The main criteria that you need, in order to multiply by a matrix on a quantum computer (in the sense of permuting the states, not in the sense of adjusting the amplitudes) is for the matrix to have an inverse. You can find this inverse by performing Guassian elimination. Performing the Guassian elimination spits out exactly the operations you will need to perform, in reverse.
Let's do the Guassian elimination of $M$:
r2 -= 2*r1
r3 -= 3*r1
r1 -= r2
r3 -= r2
r1 -= r3
We managed to reach the identity matrix. Note that we didn't need to compute any multiplicative inverses in order to make the rows cancel properly or to make elements along the diagonal equal to 1, which is good because it means we can multiply by this matrix modulo any $n$. That won't always be the case.

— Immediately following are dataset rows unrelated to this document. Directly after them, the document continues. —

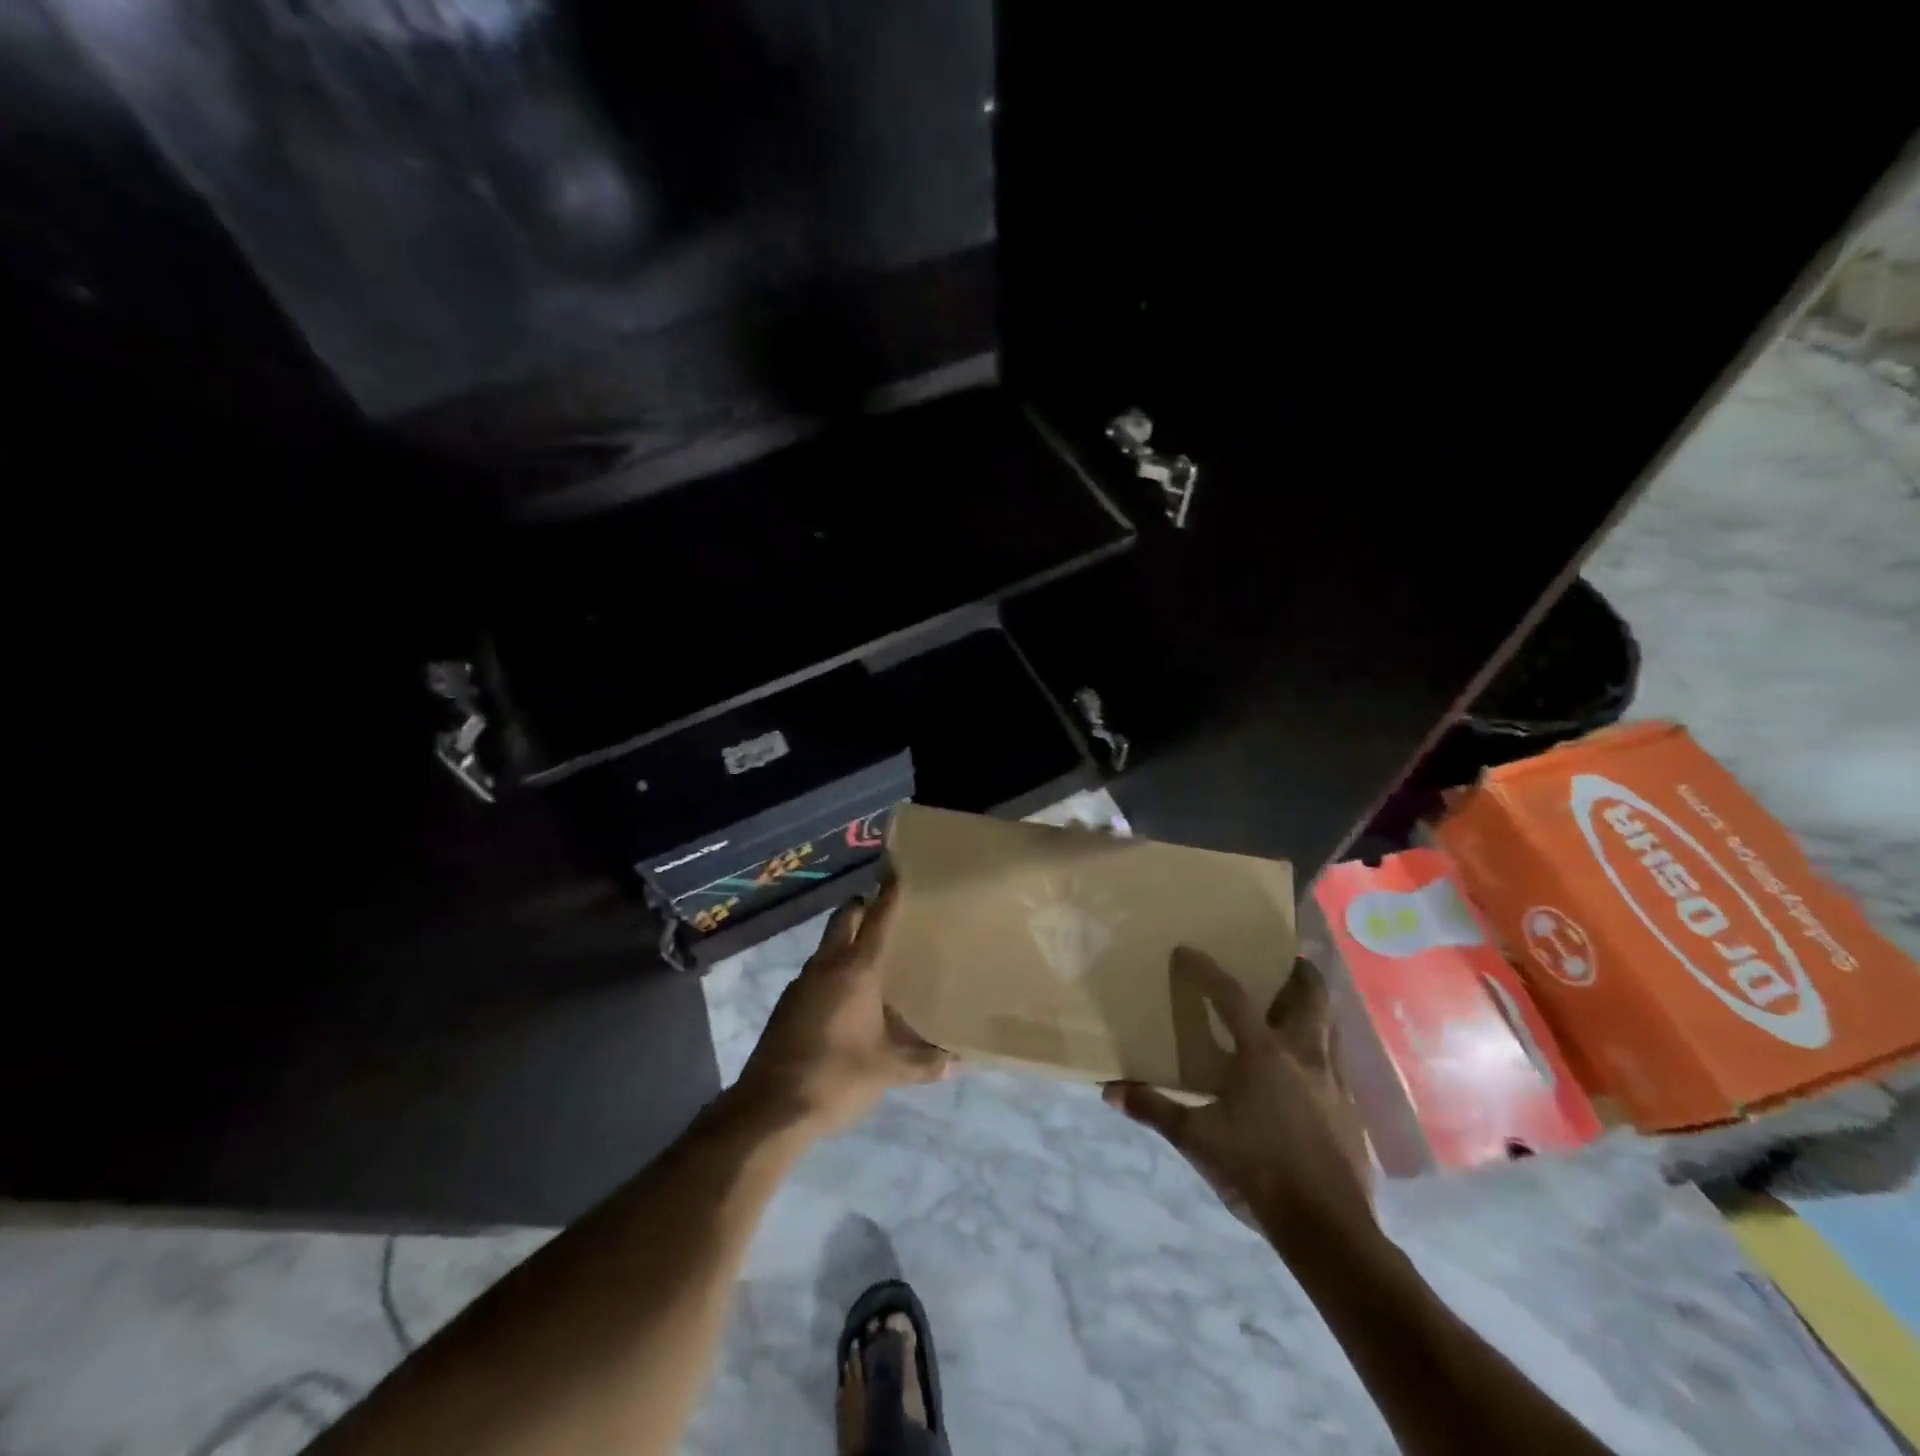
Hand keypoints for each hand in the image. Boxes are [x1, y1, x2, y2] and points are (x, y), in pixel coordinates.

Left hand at [737, 879, 952, 1136]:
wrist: (769, 1110)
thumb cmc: (836, 1077)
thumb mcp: (888, 1070)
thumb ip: (925, 1062)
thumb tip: (959, 1061)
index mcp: (855, 970)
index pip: (877, 917)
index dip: (889, 890)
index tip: (897, 865)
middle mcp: (826, 965)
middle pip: (845, 917)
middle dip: (863, 906)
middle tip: (889, 912)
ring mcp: (802, 983)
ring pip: (827, 945)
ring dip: (847, 941)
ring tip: (875, 958)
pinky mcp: (788, 1005)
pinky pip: (817, 972)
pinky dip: (834, 971)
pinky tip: (849, 998)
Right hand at [1104, 948, 1372, 1244]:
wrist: (1328, 1229)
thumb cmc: (1257, 1171)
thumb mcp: (1197, 1140)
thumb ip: (1155, 1109)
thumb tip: (1109, 1091)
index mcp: (1263, 1054)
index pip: (1231, 996)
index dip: (1206, 970)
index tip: (1187, 950)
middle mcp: (1304, 1056)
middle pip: (1310, 998)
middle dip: (1301, 974)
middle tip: (1288, 961)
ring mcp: (1334, 1084)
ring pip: (1331, 1029)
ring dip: (1316, 1011)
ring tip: (1298, 1009)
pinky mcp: (1351, 1113)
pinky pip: (1338, 1066)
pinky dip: (1323, 1053)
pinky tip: (1310, 1071)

If you run these operations backwards (reverse order and += instead of -=), you will turn the identity matrix into $M$. Run them backwards against a vector, and you are multiplying by $M$.
For example, here is a circuit which multiplies by $M$, working modulo 8:
The first column is preparing an input state to test it, the second column is green state displays showing the prepared value is [1, 2, 3], the final column is green state displays showing the output (modulo 8) is [6, 6, 7]. All the stuff in between is the reversed Gaussian elimination operations.